→ Text provided:
Your claim is as baffling to me as is hydrostatic balance in a compressive fluid. I throw some balls into the air and they disappear!
Ben Wouters says, November 14, 2014 at 3:45 pm:
“Assuming that with gravity based ALR you mean the DALR (and SALR after condensation has started), these are ONLY relevant WITHIN a parcel that rises or sinks in the static atmosphere.”
No, they constitute the benchmark temperature falloff rate around which the actual temperature profile is forced to fluctuate through an always ongoing radiative-convective struggle (radiation working towards steepening the ELR, convection working towards bringing it back down).
“A rising parcel cools adiabatically, so has no influence on the surrounding air.”
Er, it expands into the surrounding air, so does work on it, thus transferring energy to it.
“Once it has reached its density level it floats there ,having the same temperature as the surrounding air, again no change in the temperature of the static atmosphere. This is very basic meteorology.”
Change in temperature? Why would there be a ‘change in temperature’? The ELR is never at any one time exactly like the DALR or the SALR at any particular place. It’s not the ‘same’ thing. However, the ELR is totally tied to the ALR (with or without condensation). It is not allowed to simply be whatever, on average – annually, globally. That’s what I’m saying. You seem to be saying it’s totally independent.
Yes, the ALR is only set/determined by gravity and ‘specific heat’ (DALR), plus the release of latent heat in the atmospheric column (SALR). And the ELR is rather set/determined by the interaction of radiation and convection. But its mean radiative/convective equilibrium is directly and fundamentally constrained by the ALR.
Kristian says: November 14, 2014 at 7:30 pm
Ben Wouters says, November 14, 2014 at 3:45 pm:
“Assuming that with gravity based ALR you mean the DALR (and SALR after condensation has started), these are ONLY relevant WITHIN a parcel that rises or sinks in the static atmosphere.”
No, they constitute the benchmark temperature falloff rate around which the actual temperature profile is forced to fluctuate through an always ongoing radiative-convective struggle (radiation working towards steepening the ELR, convection working towards bringing it back down).
“A rising parcel cools adiabatically, so has no influence on the surrounding air.”

→ Information provided:

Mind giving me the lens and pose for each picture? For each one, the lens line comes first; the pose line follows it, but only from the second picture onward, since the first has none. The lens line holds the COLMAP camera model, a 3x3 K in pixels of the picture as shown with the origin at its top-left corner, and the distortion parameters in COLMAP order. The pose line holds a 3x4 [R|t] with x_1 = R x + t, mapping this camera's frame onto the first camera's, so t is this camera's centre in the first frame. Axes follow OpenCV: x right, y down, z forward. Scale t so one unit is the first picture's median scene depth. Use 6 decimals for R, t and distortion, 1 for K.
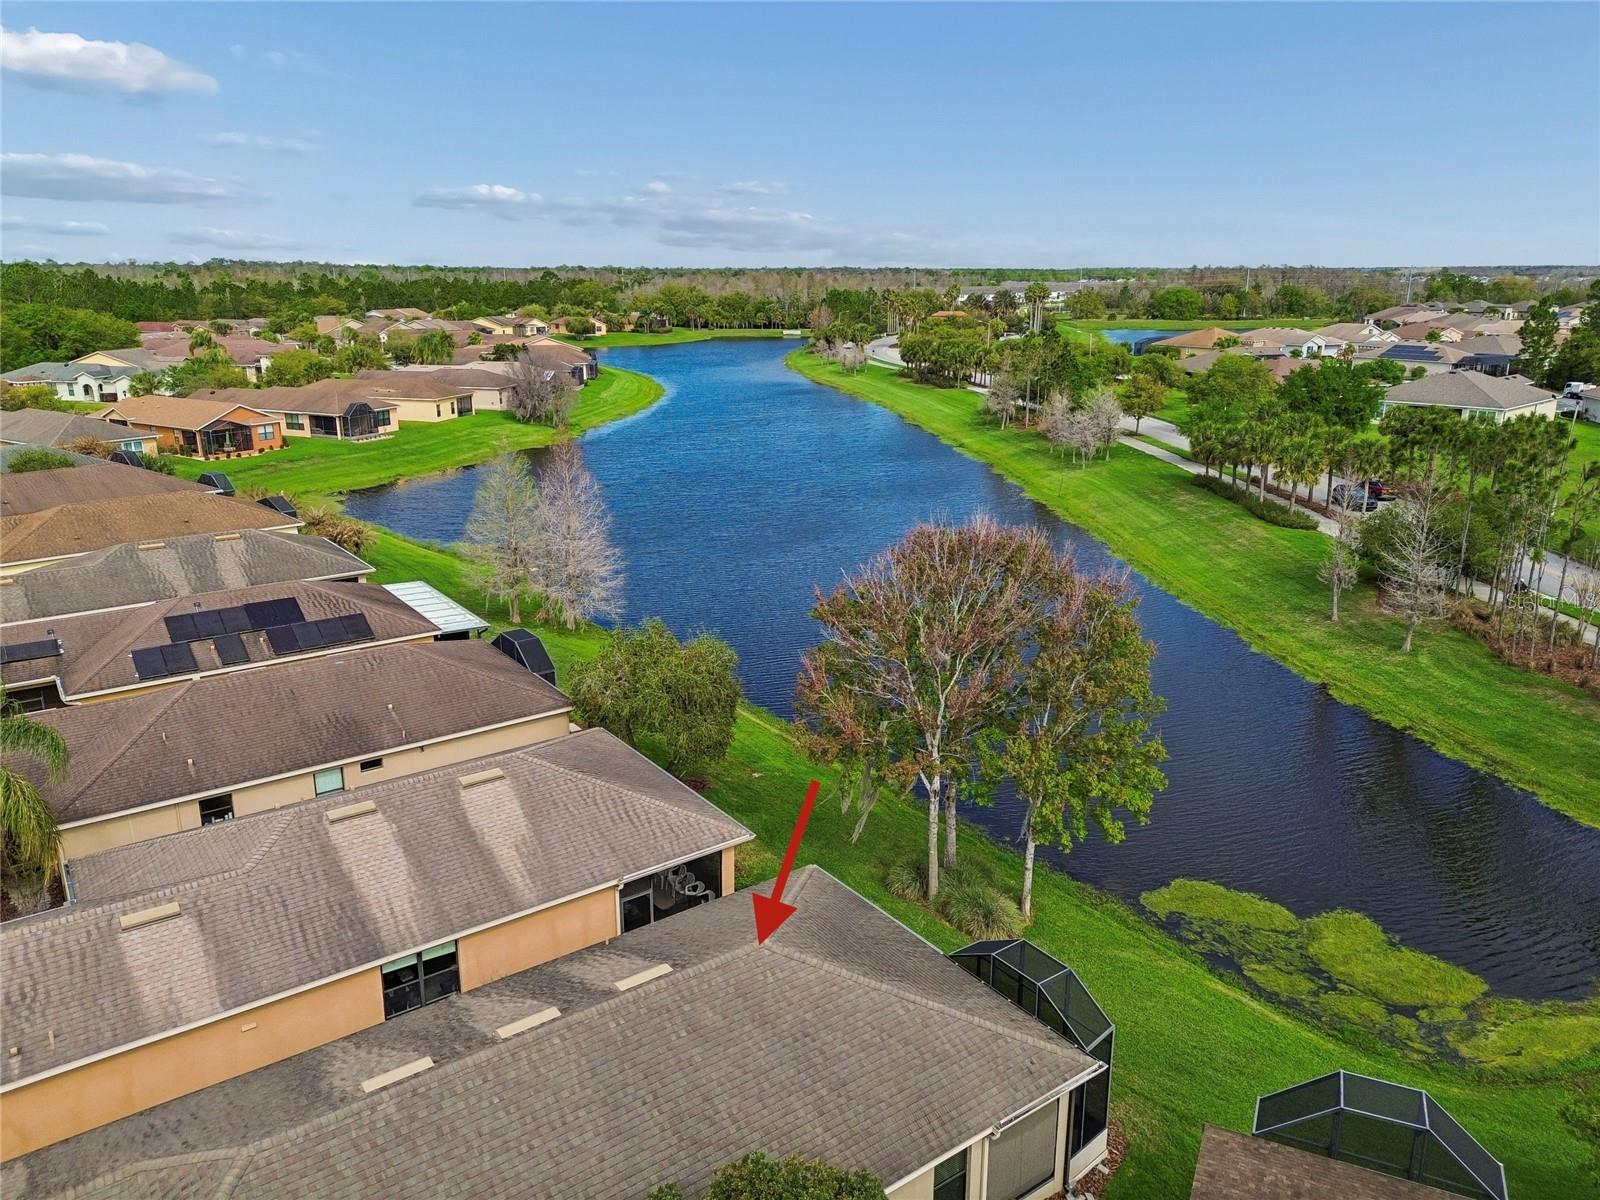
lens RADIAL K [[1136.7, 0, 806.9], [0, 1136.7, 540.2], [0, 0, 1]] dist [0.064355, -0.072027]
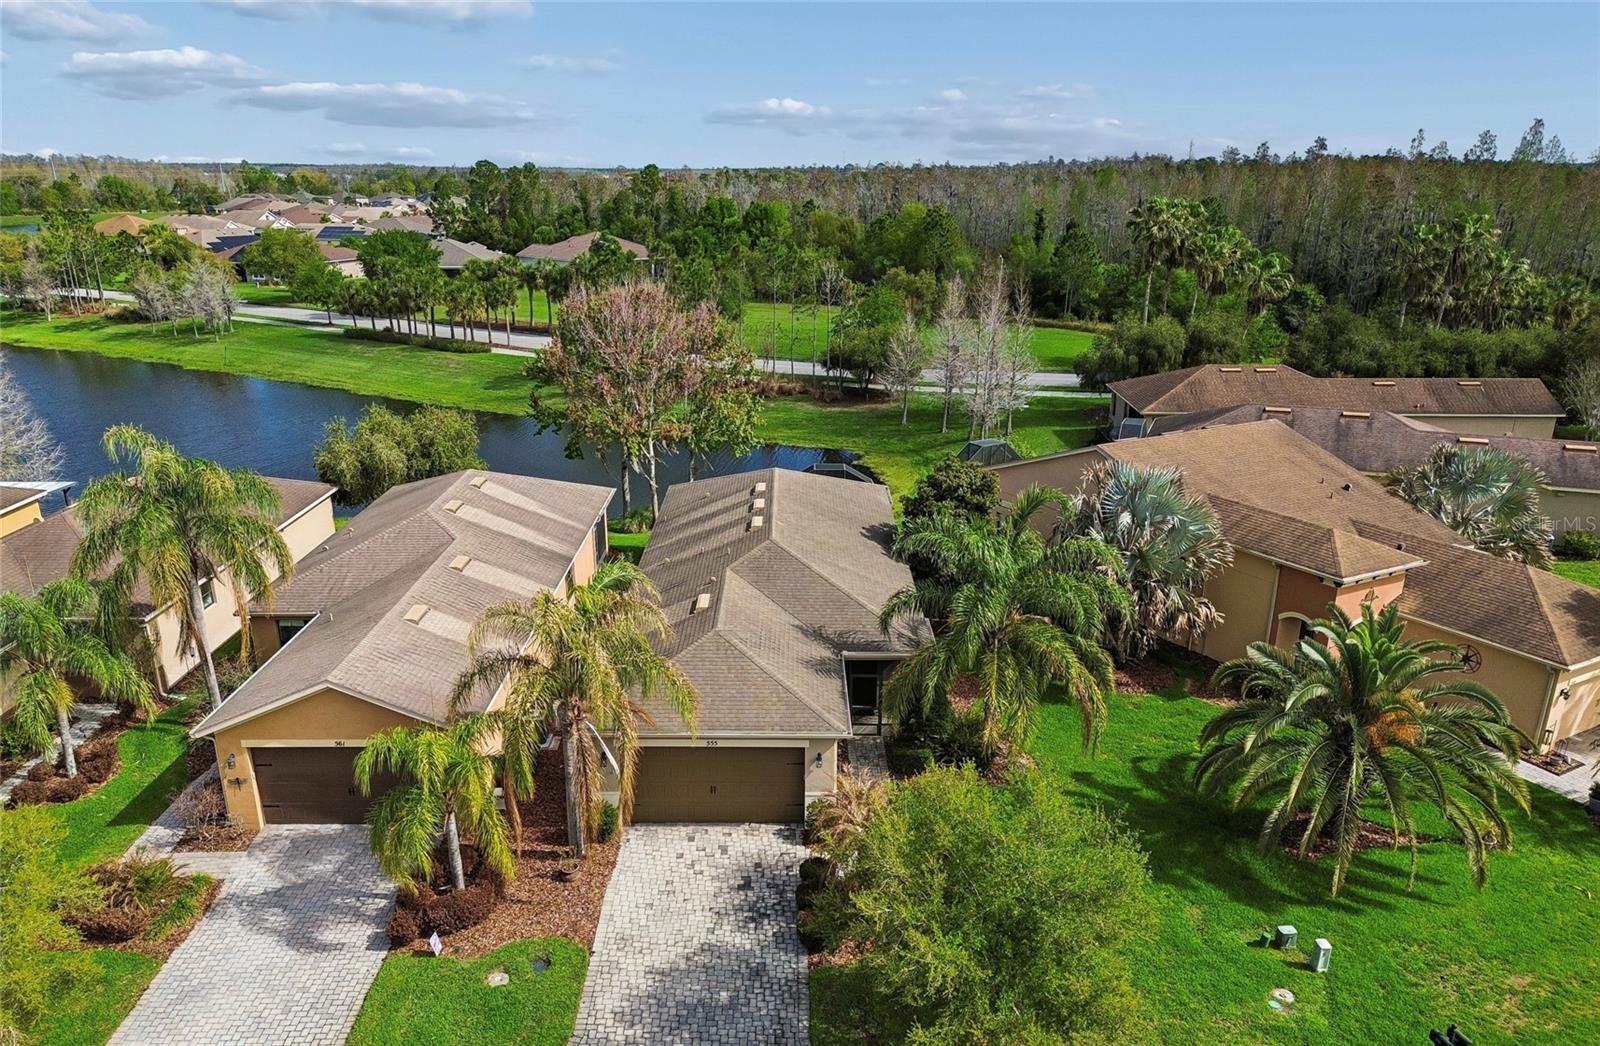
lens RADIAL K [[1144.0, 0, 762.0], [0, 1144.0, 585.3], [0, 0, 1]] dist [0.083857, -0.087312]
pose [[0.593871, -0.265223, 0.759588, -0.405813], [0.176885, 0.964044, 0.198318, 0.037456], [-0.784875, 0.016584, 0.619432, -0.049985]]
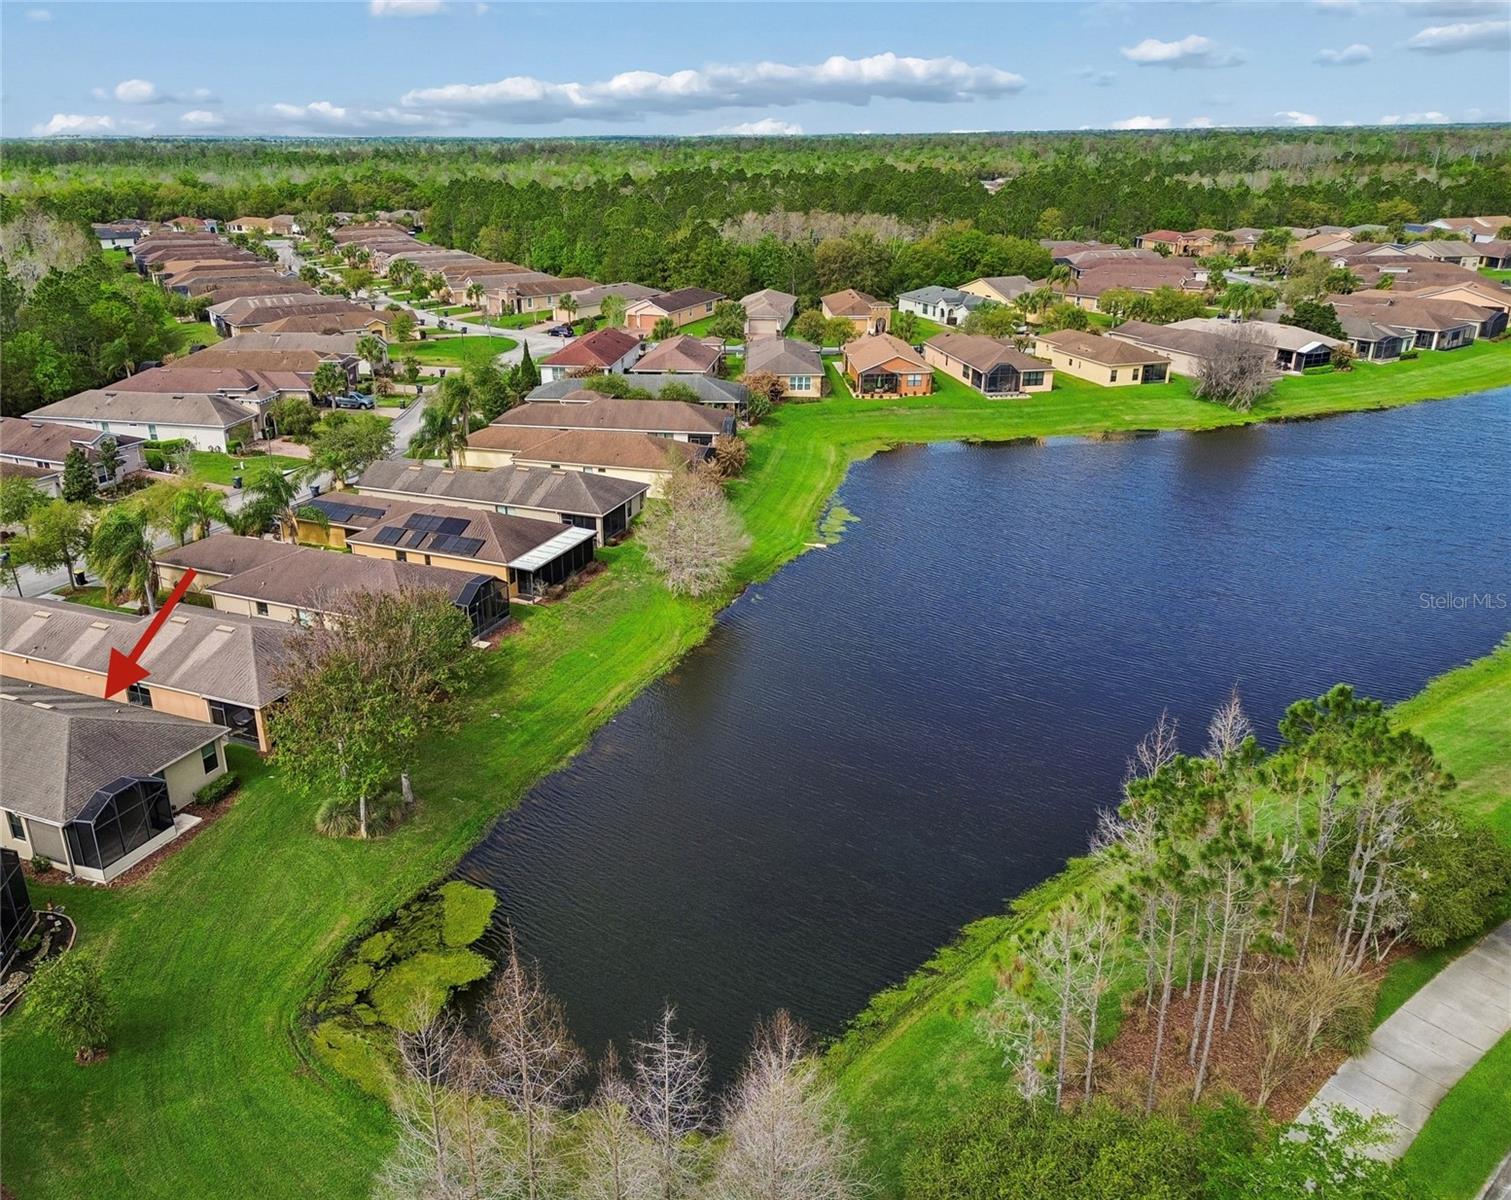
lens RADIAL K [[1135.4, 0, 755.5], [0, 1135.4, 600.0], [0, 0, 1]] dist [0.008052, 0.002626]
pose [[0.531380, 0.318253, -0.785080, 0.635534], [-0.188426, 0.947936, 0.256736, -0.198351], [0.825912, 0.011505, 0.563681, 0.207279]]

* * *

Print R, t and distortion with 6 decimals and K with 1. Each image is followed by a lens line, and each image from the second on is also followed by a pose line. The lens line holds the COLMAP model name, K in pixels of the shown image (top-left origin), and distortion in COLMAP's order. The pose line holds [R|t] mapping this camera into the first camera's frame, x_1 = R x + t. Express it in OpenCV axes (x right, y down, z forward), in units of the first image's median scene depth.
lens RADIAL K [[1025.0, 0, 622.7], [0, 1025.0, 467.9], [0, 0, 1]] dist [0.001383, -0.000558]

→ Work item: List every capitalized abbreviation ending in "LR" that appears in the forum thread on atmospheric temperature profiles, in order of first appearance.

→ Answer area: ALR, DALR, SALR, ELR